Sexual assault, unfortunately, has been with us. What has changed is the way we respond to it. The “me-too” movement changed the currency of the topic and in some ways, made it global, marking commonality shared by women across cultures. Watching Abdullah Mohammad Saad’s film, Rehana (2021), one assumes that the film is framed in a cultural perspective. Quite quickly, you realize there is nothing culturally specific here; the problem it presents and the way the director represents it, make the film a major recent achievement of world cinema. This is the second important film made by the director from Bangladesh, giving cinema of his nation a significant visibility at Cannes (Un Certain Regard, first feature from the country) and the Academy (his country’s selection).

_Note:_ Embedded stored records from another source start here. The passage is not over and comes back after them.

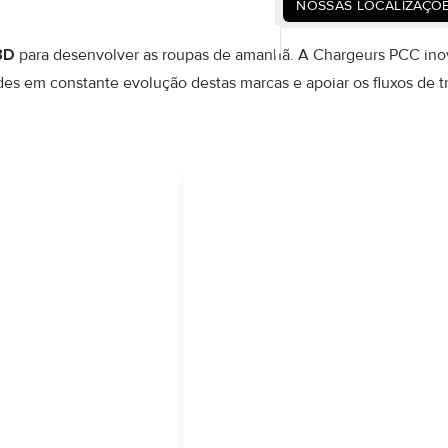
NOSSAS LOCALIZAÇÕ
3D
para desenvolver as roupas de amanhã. A Chargeurs PCC ino
ades em constante evolução destas marcas e apoiar os fluxos de t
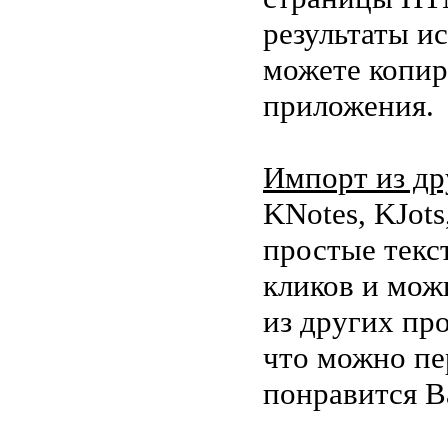
результаты и
можете копир
приложения.
Импорт из др
KNotes, KJots
простые текст
кликов и можн
из других пр
что можно пе
понравится Ba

The narrative and visual accomplishments of this film are quite memorable. At the center is Rehana, a widowed mother who works at a medical school. The only earner in her family, she has to take care of her ailing parents, a financially dependent brother, and daughter in first grade. In the opening sequence, Rehana expels a student from exam hall as she catches her cheating. Her classmate, Annie, objects. Soon, as she is ready to leave the building, Rehana catches her male colleague, Dr. Arefin sexually harassing Annie in his office. Despite Annie’s reluctance, Rehana insists she take a stand against him. Without such complaint, the man would continue to assault others, she says. Rehana’s convictions are firm, but as she realizes that Anna’s life would be destroyed if the allegations were made public, Rehana decides to make it known it was her who was assaulted.
The entire establishment turns against her, the woman-principal, her students, and the colleagues. Rehana endures through the consistent pressures with her rock-solid resolve to seek justice. And, all through this, she manages her family life and her parenthood. She is juggling a dozen things, from asking her brother to run errands to her daughter’s homework, and her parents’ health. As the world closes in on her, Rehana is still standing, withstanding the onslaught to make her position clear.
Saad does not attempt to create a “heroine,” a liberal hero who comes out winning. She is against the pressures of cultural codes as much as denials of agency to women. Rehana’s sense of empathy toward the students, the wife of Dr. Arefin, and toward her family comes through as simple, common virtues, not as performative gestures that mark her as a woman. Rehana’s character is a nuanced portrait, not easily available for type-casting seen in so many films. There are no applause lines and there is no moralizing that Hollywood loves. Hers is a gritty struggle against anyone who is not willing to accept and respect a woman’s word that she was assaulted. The ‘event’ in the narrative is commonplace. The response to it does not yield cinematic gratification we are used to. Saad’s film insists that we understand Rehana and for that, he puts the viewer in a cage, a defined space framed in a distinct visual style and pace.
The entire film takes place in a hospital-college building. The hand-held camera is close to Rehana. Her movements take place in narrow frames of space, avoiding larger compositions. When he must present a corridor, or a hallway, Saad narrows that space with his lens. Our immediate contact is Rehana’s face, stoic and stubborn, yet given to quick changes in her facial muscles to signify worry, anger, irritation, and resistance. Scenes of Rehana splashing water incessantly to process her emotions are volcanic before their eruptions. But melodramatic eruptions never come. When Rehana does give in to outward expressions of her inner lava, the sound almost breaks through the screen. In the main role, Azmeri Haque Badhon is magnificent. She opens up a whole taxonomy of states that speak of conviction, care, and endurance in her face and gestures. It is not a forgettable performance.
Tuhin Tamijul’s cinematography creates a world in which we live with Rehana in the college-hospital building. With a consistent blue filter, he creates a distressing, melancholic image. The proximity to the characters, the mobile camera, and the narrowing of the visible space create a claustrophobic world which we must inhabit. Without such construction, the viewer would be watching Rehana’s travails and pains from a distance. In that case, we would be watching someone else’s suffering. For Abdullah Mohammad Saad, Azmeri Haque Badhon, Tuhin Tamijul, it seems important that we take their world as our own. The world of women who suffer is not different.